The $18 billion in ag goods sent from the U.S. to Mexico in 2015 was down $1.5 billion from a year earlier. Leading ag exports included: corn ($2.3 billion), soybeans ($1.4 billion), dairy products ($1.3 billion), pork and pork products ($1.3 billion), and beef and beef products ($1.1 billion).
The $21 billion in ag products sent from Mexico to the U.S. in 2015 included: fresh vegetables ($4.8 billion), other fresh fruit ($4.3 billion), wine and beer ($2.7 billion), snack foods ($1.7 billion), and processed fruit and vegetables ($1.4 billion).
Just this week, 130 agricultural trade associations and businesses sent a letter to the president again reiterating the importance of trade to the bottom lines of farmers and agribusinesses.

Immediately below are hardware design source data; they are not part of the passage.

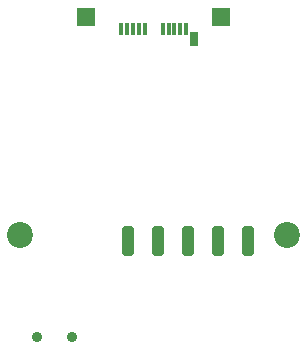
<source format=gbr>
%TF.GenerationSoftware,KiCad,Pcbnew,7.0.8*%
%TF.CreationDate,2024-04-10T13:39:31+02:00*%
%TF.ProjectId,Expansion_Card_Retrofit,45787061-6e73-4696-9f6e-5f436172645f,X1*%
%TF.SameCoordinates,Original*%
%TF.FileFunction,Soldermask,Bot*%
%TF.FilePolarity,Negative*%
%FSLAX46Y46*%
G04 Gerber Fmt 4.6, Leading zero omitted, Abs format (unit mm)*
G04 Created by KiCad (PCBNEW 7.0.8) date 2024-04-10 13:39:31*
%MOMM*%
%LPD*%
G01*
G04 APERTURE LIST*
G04 Aperture macros list*
%AMRoundRect*
0 Rectangle with rounded corners*
0 $1 Rounding radius*
0 $2 $3 $4 $5 $6 $7 $8 $9 X,Y pos of 4 corners*
0 Add a 4 corners polygon primitive as box body*
4,1,4,$2,$3,$4,$5,$6,$7,$8,$9,$2,$3,0*
0 Add four circle primitives for the rounded corners*
1,1,$1+$1,$2,$3*
1,1,$1+$1,$4,$5*
1,1,$1+$1,$6,$7*
1,1,$1+$1,$8,$9*
0 Add four rect primitives between the rounded corners*
20,1,$1+$1,$2,$3,$4,$5,0*
20,1,$1+$1,$4,$5,$6,$7,0*
20,1,$1+$1,$6,$7,$8,$9,0*
20,1,$1+$1,$8,$9,$2,$3,0*%
G04 Aperture macros list end*
%ADD10C,2.200000*%
%ADD11R,0.380000X1.000000*%
%ADD12R,0.700000X1.150000*%
%ADD13RoundRect,0.250000X-0.250000X-1.000000X0.250000X-1.000000X0.250000X1.000000X-0.250000X1.000000X0*%
%ADD14C,0.900000*%
%ADD15R,1.500000X1.500000*%
G04 APERTURE END LIST*
D10*
%TO.C,H1*%
X129000000Y-104550000D03*
%TD*%
%TO.C,H2*%
X151600000Y-104550000D03*
%TD*%
D11*
%TO.C,P1*%
X143050000Y-87090000D03*
X142550000Y-87090000D03*
X142050000Y-87090000D03*
X141550000Y-87090000D03*
X141050000Y-87090000D03*
X139550000Y-87090000D03*
X139050000Y-87090000D03*
X138550000Y-87090000D03*
X138050000Y-87090000D03*
X137550000Y-87090000D03*
D12*
X143720000Y-87930000D03*
%TD*%
D13*
%TO.C,J1*%
X138120000Y-105025000D03*
X140660000Y-105025000D03*
X143200000Y-105025000D03*
X145740000Y-105025000D03*
X148280000Y-105025000D03*
%TD*%
D14*
%TO.C,S1*%
X133400000Y-113200000D03*
X130400000Y-113200000D03*
%TD*%
D15*
%TO.C,TP2*%
X134600000Y-86050000D03*
%TD*%
%TO.C,TP4*%
X146000000Y-86050000D03*
%TD*%
M02*

</source>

The groups and business, calling themselves the U.S. Food and Agriculture Dialogue for Trade, wrote to Trump that they were focused on ways to modernize NAFTA "in ways that preserve and expand upon the gains achieved." The ag groups added that NAFTA has been "a windfall for U.S. farmers, ranchers and food processors."
The letter further noted that, outside a few key exceptions, "North American intraregional food and agricultural trade is now free of tariff and quota restrictions."